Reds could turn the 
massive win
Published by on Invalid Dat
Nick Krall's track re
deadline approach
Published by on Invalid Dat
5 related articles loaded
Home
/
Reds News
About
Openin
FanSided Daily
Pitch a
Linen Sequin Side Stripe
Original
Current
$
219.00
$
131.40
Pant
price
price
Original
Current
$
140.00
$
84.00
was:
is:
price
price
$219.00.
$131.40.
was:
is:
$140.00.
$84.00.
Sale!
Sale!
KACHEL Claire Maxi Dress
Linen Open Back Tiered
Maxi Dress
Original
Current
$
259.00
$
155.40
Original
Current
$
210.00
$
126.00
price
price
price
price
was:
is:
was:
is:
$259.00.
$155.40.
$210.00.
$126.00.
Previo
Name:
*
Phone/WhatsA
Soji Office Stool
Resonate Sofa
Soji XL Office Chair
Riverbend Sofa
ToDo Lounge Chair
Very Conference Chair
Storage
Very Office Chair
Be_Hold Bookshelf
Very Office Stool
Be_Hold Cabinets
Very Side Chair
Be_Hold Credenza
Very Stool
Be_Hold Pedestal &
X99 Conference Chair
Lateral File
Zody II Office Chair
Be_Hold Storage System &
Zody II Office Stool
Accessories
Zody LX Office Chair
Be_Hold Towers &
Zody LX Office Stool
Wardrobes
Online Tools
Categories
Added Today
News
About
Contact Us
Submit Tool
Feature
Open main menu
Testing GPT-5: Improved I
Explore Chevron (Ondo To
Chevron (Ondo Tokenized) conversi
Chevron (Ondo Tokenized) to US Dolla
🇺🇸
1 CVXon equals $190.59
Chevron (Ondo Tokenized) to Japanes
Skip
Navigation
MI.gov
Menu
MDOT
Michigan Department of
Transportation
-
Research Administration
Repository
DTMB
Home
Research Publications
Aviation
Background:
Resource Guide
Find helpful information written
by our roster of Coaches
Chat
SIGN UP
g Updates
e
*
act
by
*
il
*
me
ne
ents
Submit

_ _ _ _ _ _ _

What the exercise asks: Find every line in the material above that contains the word "Conference", and copy each of those lines.

Problem solution:
Very Conference Chair
X99 Conference Chair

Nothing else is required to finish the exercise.